Records follow. Pull out every line that contains "them".

══════════════════════════════

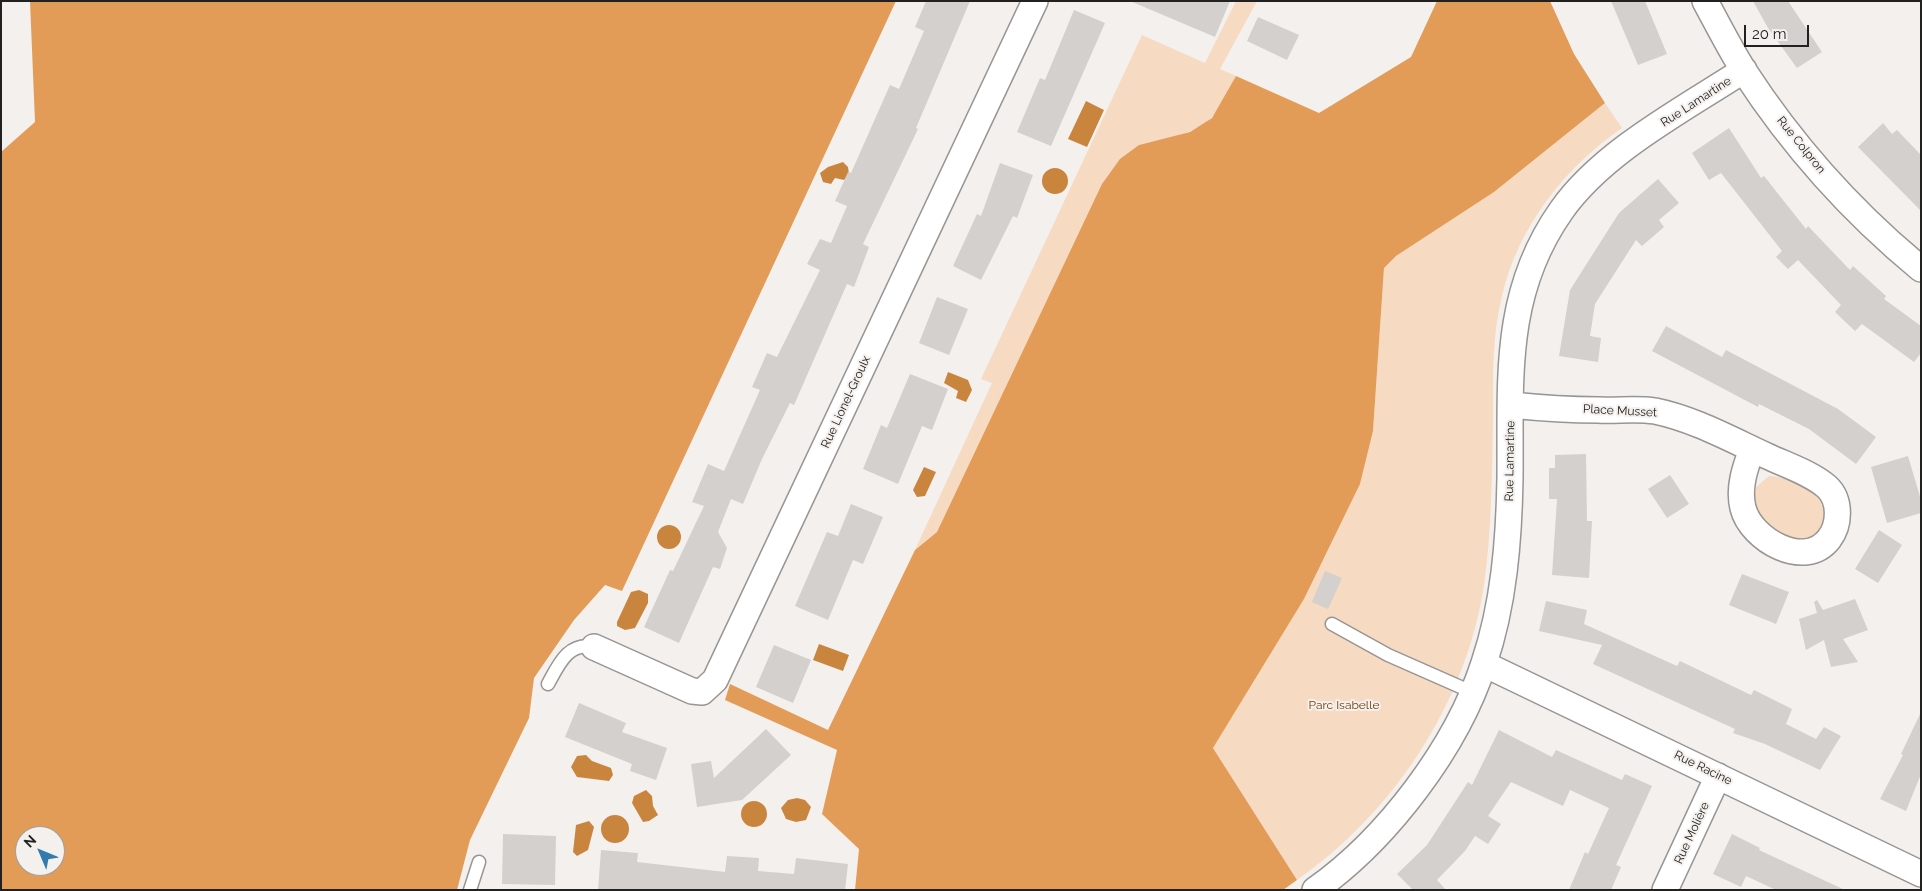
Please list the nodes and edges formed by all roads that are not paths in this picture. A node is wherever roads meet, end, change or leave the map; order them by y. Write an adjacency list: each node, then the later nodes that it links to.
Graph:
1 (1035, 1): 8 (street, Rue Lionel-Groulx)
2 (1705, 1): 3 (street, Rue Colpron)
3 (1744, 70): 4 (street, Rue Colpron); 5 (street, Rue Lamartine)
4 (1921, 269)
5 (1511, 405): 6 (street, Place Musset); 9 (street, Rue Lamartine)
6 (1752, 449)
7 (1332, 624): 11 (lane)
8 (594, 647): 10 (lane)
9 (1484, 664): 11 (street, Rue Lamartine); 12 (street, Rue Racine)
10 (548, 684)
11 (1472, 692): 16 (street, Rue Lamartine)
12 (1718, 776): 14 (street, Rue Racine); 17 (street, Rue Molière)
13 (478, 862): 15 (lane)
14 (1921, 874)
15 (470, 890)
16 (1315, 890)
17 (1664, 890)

══════════════════════════════

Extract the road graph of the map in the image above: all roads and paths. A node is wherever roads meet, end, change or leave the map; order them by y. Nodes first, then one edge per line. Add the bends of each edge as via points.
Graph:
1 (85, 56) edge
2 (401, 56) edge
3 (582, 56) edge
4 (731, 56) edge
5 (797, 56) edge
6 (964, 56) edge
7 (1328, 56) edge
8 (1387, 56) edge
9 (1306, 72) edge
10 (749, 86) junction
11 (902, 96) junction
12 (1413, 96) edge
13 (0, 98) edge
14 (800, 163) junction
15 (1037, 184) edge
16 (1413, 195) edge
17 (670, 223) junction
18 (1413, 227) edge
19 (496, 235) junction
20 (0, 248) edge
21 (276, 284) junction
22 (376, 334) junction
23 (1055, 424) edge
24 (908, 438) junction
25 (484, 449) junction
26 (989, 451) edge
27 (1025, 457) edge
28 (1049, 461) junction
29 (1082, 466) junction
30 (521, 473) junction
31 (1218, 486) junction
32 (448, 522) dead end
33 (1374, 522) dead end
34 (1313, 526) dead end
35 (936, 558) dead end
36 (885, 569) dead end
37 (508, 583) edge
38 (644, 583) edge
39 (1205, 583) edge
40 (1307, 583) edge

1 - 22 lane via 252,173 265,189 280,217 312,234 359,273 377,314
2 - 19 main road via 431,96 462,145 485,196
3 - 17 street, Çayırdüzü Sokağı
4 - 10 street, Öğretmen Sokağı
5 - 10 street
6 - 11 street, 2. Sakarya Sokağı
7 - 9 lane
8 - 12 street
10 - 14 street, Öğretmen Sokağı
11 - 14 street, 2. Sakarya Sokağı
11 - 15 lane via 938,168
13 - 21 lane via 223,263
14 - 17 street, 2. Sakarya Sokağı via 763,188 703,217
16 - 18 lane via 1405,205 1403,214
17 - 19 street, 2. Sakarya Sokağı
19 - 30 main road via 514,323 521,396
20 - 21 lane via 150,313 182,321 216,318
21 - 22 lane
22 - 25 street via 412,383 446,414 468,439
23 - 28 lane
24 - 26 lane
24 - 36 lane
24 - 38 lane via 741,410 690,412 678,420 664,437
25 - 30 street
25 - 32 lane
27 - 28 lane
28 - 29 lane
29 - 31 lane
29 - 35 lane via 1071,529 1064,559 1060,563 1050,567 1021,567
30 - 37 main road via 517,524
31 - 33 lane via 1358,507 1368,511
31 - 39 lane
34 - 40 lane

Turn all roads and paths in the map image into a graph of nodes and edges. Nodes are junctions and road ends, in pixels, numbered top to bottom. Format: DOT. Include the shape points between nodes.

══════════════════════════════

**Written solution**
Please list the nodes and edges formed by all roads that are not paths in this picture. A node is wherever roads meet, end, change or leave the map; order them by y. Write an adjacency list: each node, then the later nodes that it links to.
Extract the road graph of the map in the image above: all roads and paths. A node is wherever roads meet, end, change or leave the map; order them by y. Nodes first, then one edge per line. Add the bends of each edge as via points.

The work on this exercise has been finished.